Mayim Bialik Graces Saving Grace With Her Presence
Most people remember Mayim Bialik as the quirky '90s sitcom character Blossom, but after Blossom ended, Bialik faded from the public eye quickly. She headed off to college (she's got a doctorate in neuroscience!), got married and had two kids. Now she's making her way back into the wild world of acting, with a recent brief stint on Bones and now a guest spot on the TNT series Saving Grace. We recently got a chance to chat one-on-one with the lovely Ms. Bialik about playing opposite Holly Hunter, juggling kids and a career and what it was like to be ambushed by the folks from the makeover show What Not to Wear.
TWoP: Tell me a little bit about this character that you're going to be playing on Saving Grace.
Bialik: I'm playing the daughter of the murder victim in the episode, and it's actually an episode about a Hasidic family. I have some Hasidic family, so that's kind of funny also. It's also funny because it came about kind of right after What Not to Wear made me over and had me in all these tight, short clothes, so I was saying, 'you know, it's good that I kept one long skirt for the audition.' I think that might have gotten me the role, was not coming in wearing a mini-skirt.

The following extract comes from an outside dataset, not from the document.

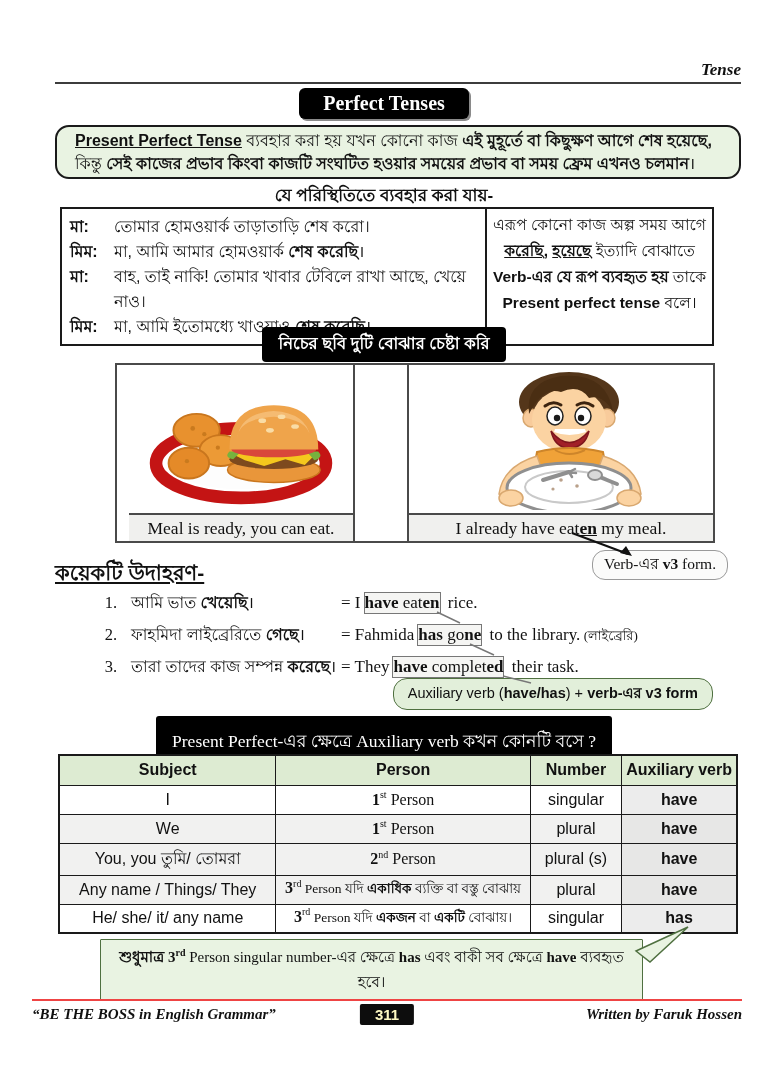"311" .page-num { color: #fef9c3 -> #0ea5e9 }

TWoP: Does your character interact with Grace?
Bialik: Yeah. Actually, for my audition scene there were a couple scenes with Holly Hunter's character, but I was really pleased that there are actually several more. I think to work with Holly Hunter is tremendously exciting, but I think to work with her on a TV show is also even more exciting, because I was, you know, kind of born and bred with sitcoms, and here she is, this Academy-Award winning actress who is really immersing herself in television. It's a different format... it's completely different. But I felt like I got to study her, you know? I got to see what it's like to be, you know, a trained movie actress performing in television. It was really fascinating.
TWoP: Plus, this character is so fleshed out.
Bialik: Oh yeah. She really treats it like a film -- every episode, really, I'm sure, because mine absolutely felt like a little film. She was very detail-oriented, and it was very important to her that it be authentic in terms of the Jewish stuff, because there's scenes in the temple and there's scenes with prayer and it was nice. They asked my opinion on [it] and "Is this stuff that you would do in the temple?" and it was very important to her that it be authentic, and I think that's what makes that show so strong, the attention to detail.